I have no problem with leading members in a campaigning party campaigning.
I do think there is an issue about one-sided access to mailing lists eg of party chairs and I hope that will be pursued. It does seem to me that if being used to lobby for one position on an issue – bearing in mind that it is conference that decides which is the ‘official’ position – it should be available on equal terms to the other side(s).
I don’t extend that to the email lists however – I expect those to be propaganda from the leadership (that’s not intended to be disparaging) and take them as such.
While I’m about it, I think it’s daft to believe
a) anyone capable of winnnig a key seat selection/fighting a key seat is likely to be swayed by one lowkey phone call from a colleague
b) that it’s wrong for party members to take into account the position of the leader(ship) when forming their views on an issue
c) that it’s a good thing for the leadership to be defeated: that would not stop me (and did not in this case) voting as I see fit, but I don’t actively seek or welcome such defeats
d) that for anti-establishment motions/amendments to win the day through campaigns and debate is always a sign of the vibrant health of our party yet for establishment ones to win is a sign of some dodgy fix.
We should have more respect for each other than that!
But then I think Princess Diana died because she was travelling in a speeding car without wearing a seat belt. So what do I know….:-)
I don’t think this sort of lobbying swings many, if any, people, but I do think it promotes turnout. And a high turnout is probably bad for supporters of amendment 2, whether they match the leadership’s level of campaigning or not.
“particularly if such staff are funded by taxpayers’ money.”
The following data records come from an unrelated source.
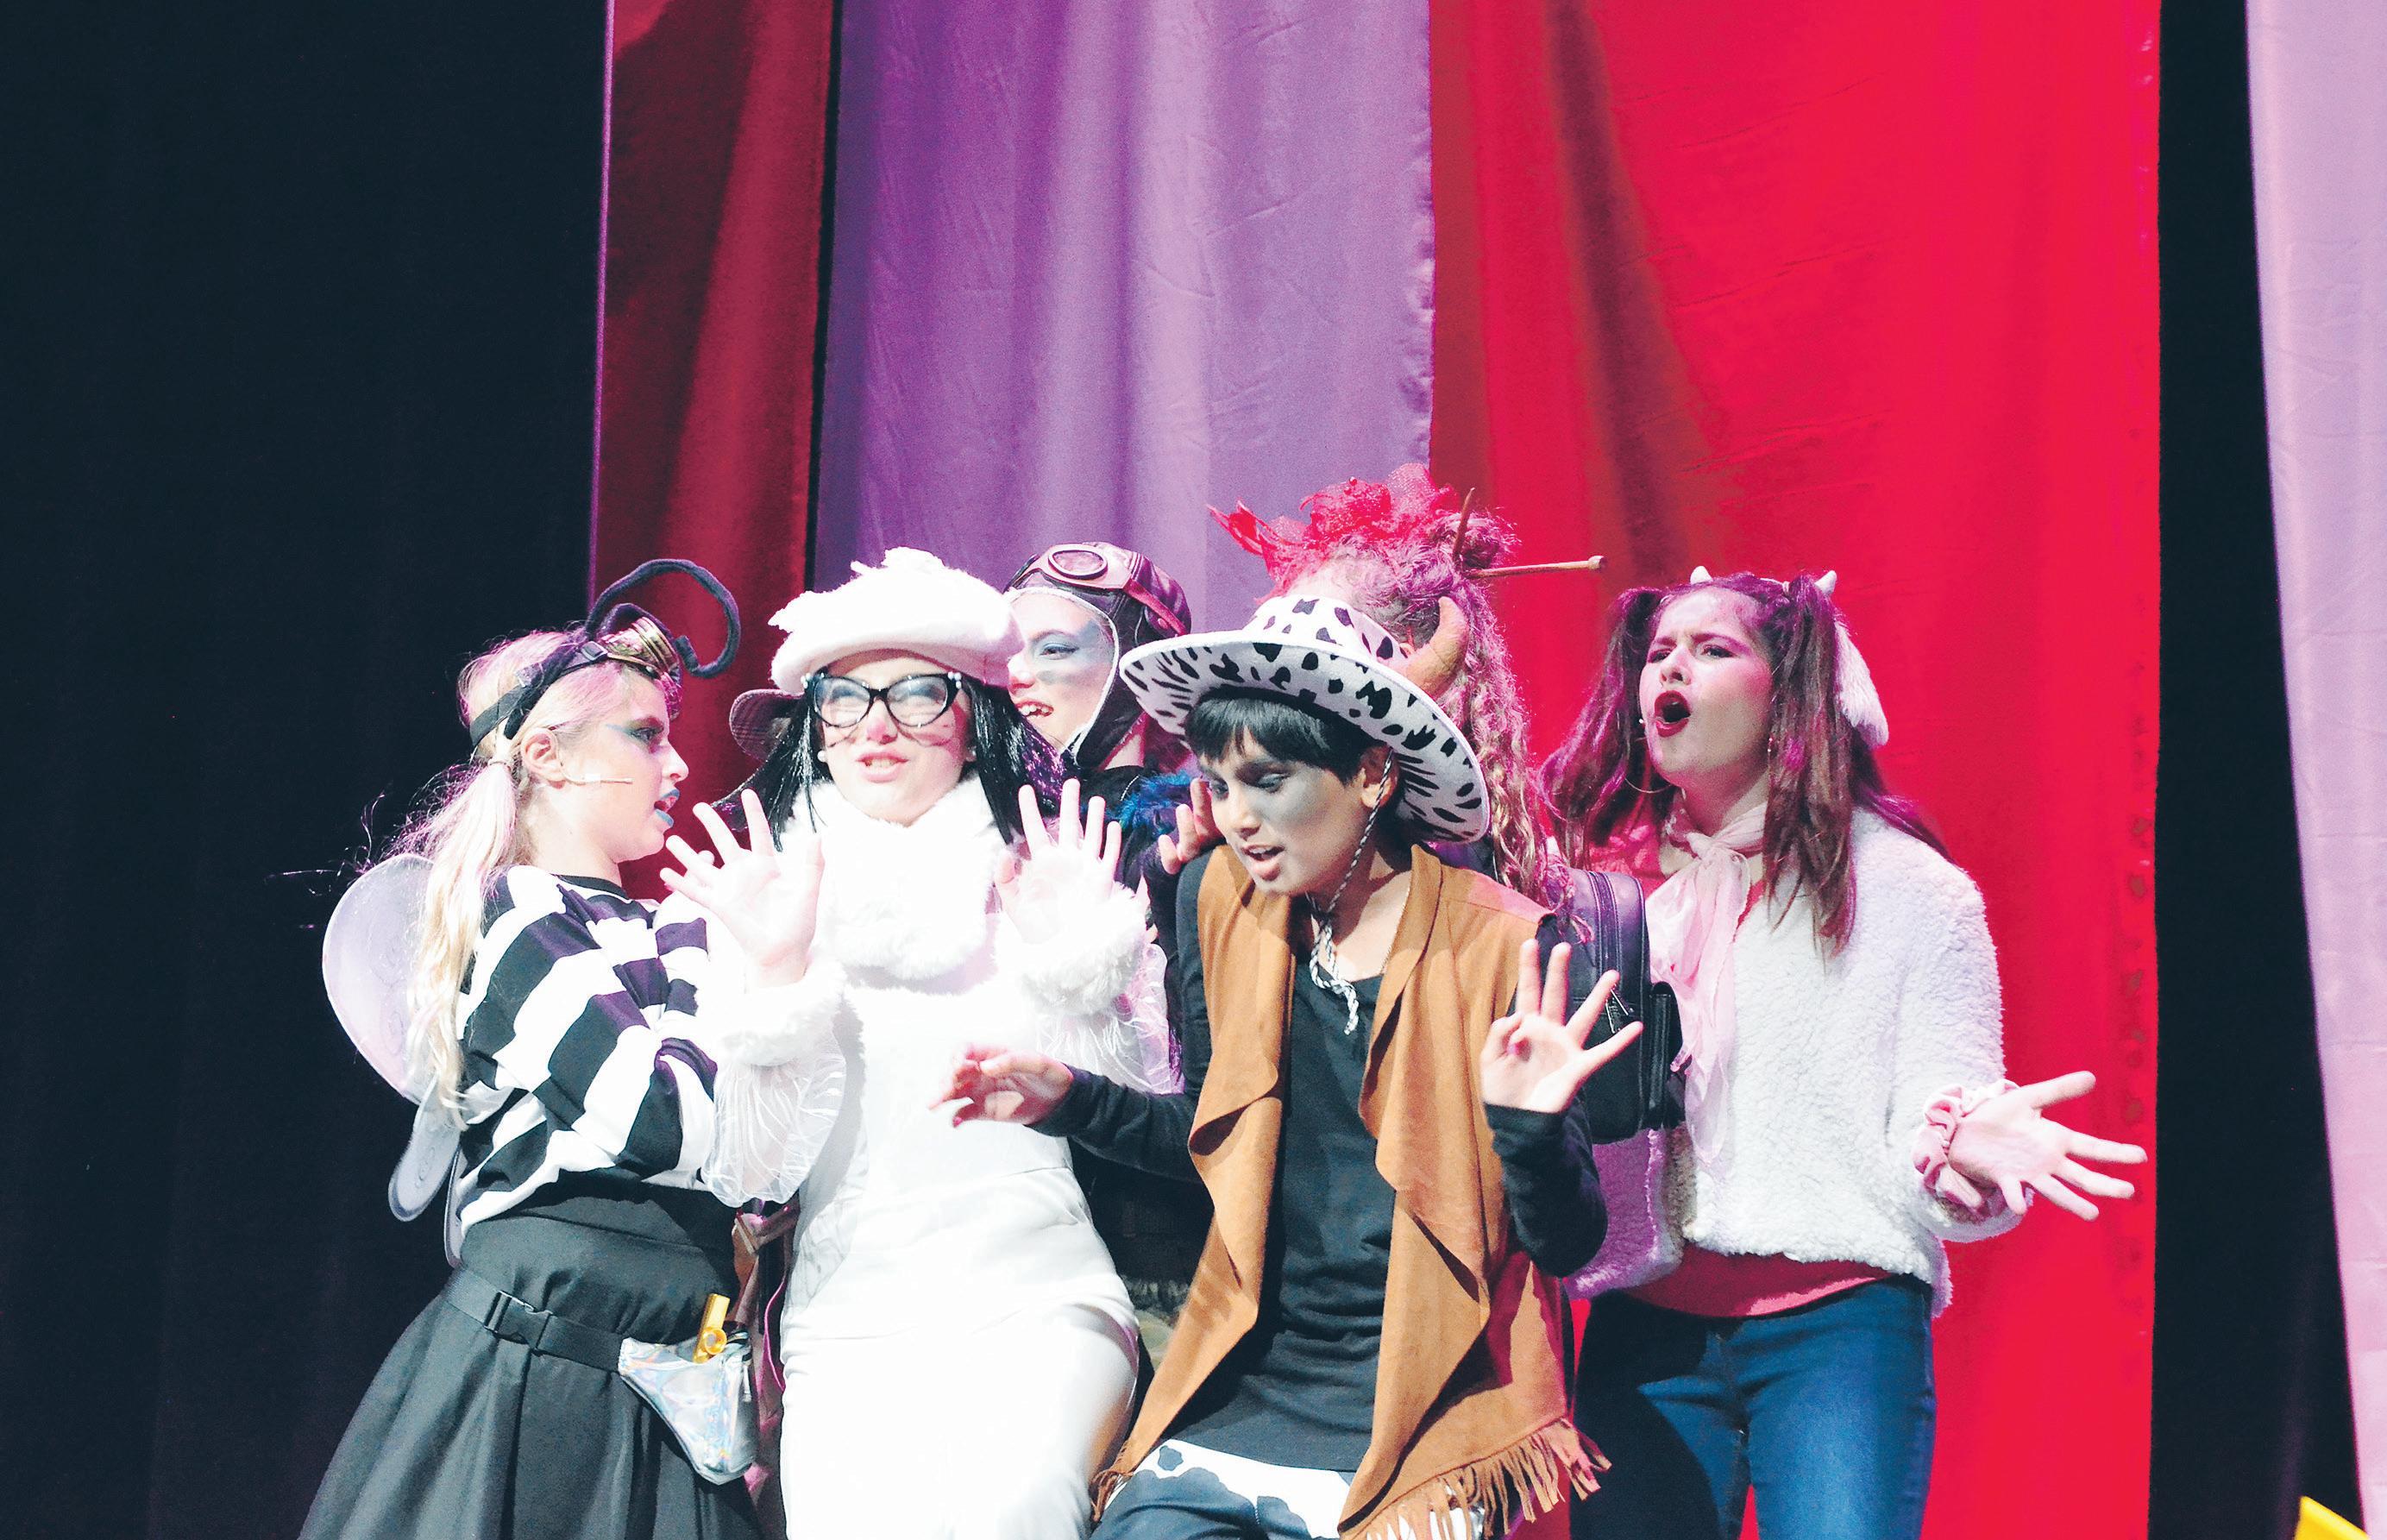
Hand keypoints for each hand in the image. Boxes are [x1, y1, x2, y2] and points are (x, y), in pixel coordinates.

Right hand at [659, 789, 823, 985]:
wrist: (783, 951)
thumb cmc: (797, 924)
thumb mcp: (808, 892)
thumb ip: (814, 865)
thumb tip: (817, 835)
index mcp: (768, 867)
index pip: (759, 834)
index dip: (754, 814)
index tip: (748, 794)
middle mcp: (745, 874)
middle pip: (725, 842)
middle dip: (712, 824)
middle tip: (699, 806)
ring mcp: (730, 890)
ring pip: (703, 866)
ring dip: (686, 854)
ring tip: (670, 839)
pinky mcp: (719, 906)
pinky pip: (696, 892)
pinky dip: (680, 884)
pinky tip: (665, 874)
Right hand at [936, 1044, 1074, 1125]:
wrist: (1057, 1099)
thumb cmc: (1047, 1074)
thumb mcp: (1036, 1063)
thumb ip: (1013, 1062)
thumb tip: (986, 1067)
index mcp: (991, 1054)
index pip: (966, 1050)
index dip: (958, 1056)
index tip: (959, 1066)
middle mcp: (980, 1071)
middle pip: (955, 1071)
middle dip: (946, 1079)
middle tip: (944, 1090)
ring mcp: (980, 1090)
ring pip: (954, 1091)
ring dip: (943, 1096)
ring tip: (934, 1105)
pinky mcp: (984, 1109)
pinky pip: (965, 1113)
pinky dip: (957, 1117)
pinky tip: (955, 1122)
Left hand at [997, 780, 1122, 944]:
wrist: (1063, 950)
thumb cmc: (1037, 929)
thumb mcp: (1014, 905)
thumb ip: (1005, 879)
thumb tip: (1005, 852)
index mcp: (1042, 864)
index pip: (1035, 830)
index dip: (1030, 810)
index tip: (1025, 789)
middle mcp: (1065, 861)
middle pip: (1068, 825)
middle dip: (1069, 804)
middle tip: (1071, 782)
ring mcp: (1085, 868)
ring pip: (1091, 835)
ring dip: (1093, 818)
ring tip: (1095, 798)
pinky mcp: (1102, 880)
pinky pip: (1108, 855)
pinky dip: (1111, 841)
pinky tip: (1113, 825)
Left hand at [1154, 778, 1217, 875]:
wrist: (1178, 873)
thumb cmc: (1193, 838)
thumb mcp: (1201, 820)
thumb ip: (1205, 805)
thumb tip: (1206, 782)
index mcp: (1216, 835)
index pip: (1219, 818)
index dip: (1214, 800)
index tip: (1209, 780)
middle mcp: (1207, 848)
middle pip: (1208, 828)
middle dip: (1203, 805)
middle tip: (1198, 784)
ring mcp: (1192, 860)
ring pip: (1191, 846)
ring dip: (1187, 827)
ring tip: (1183, 808)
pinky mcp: (1176, 869)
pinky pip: (1172, 864)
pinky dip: (1168, 853)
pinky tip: (1163, 839)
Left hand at [1479, 941, 1644, 1113]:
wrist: (1519, 1122)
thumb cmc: (1502, 1091)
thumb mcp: (1489, 1060)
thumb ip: (1498, 1034)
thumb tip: (1518, 1016)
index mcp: (1525, 1027)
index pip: (1527, 991)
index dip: (1528, 969)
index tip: (1530, 943)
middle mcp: (1549, 1031)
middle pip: (1556, 994)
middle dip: (1559, 971)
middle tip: (1564, 947)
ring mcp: (1566, 1047)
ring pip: (1585, 1015)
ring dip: (1598, 996)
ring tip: (1613, 974)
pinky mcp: (1579, 1067)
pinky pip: (1603, 1052)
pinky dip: (1620, 1041)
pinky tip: (1636, 1027)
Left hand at [1945, 1070, 2146, 1219]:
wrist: (1964, 1130)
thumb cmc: (1998, 1116)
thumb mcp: (2030, 1097)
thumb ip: (2059, 1090)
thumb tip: (2092, 1077)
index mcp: (2055, 1140)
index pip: (2092, 1147)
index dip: (2116, 1152)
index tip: (2142, 1156)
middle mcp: (2047, 1161)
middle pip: (2081, 1176)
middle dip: (2104, 1184)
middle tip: (2128, 1191)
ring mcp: (2026, 1173)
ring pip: (2055, 1191)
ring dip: (2072, 1202)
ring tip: (2093, 1214)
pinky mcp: (2003, 1178)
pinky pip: (2012, 1191)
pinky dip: (2016, 1198)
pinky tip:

That money is partly for “policy development” – if anything, it’s more appropriate if they are pushing one position than if federal party staff funded by members are.
One problem with giving the same access to the proposers of amendment 2 would be that the conference committee didn’t (and this is my understanding) formally accept the amendment until the Friday of conference.
Rob – “Set the Trident debate aside for a second – the issue is simply this…”
I think there are a number of points raised there:
Money and resources – That will always be the case in the MPs will have access to staff etc to do this sort of thing even if they do it in their own time etc. Debatable point about whether Parliamentary staff could/should be required to do such things.
The use of taxpayers money. I would expect that a mailshot about party policy development to not be paid for by “taxpayers”. The exception to that is that if it is regarded as a legitimate use of PDF money (and maybe it can the requirements are pretty wide!) than that should go equally for alternative points of view in a debate leading to a policy.
Databases – completely wrong that one side of an argument should be able to use party information to put its case.
Basically the Parliamentary party will have greater resources and muscle to deploy to win internal policy arguments – and I don’t see that ever changing from being the case.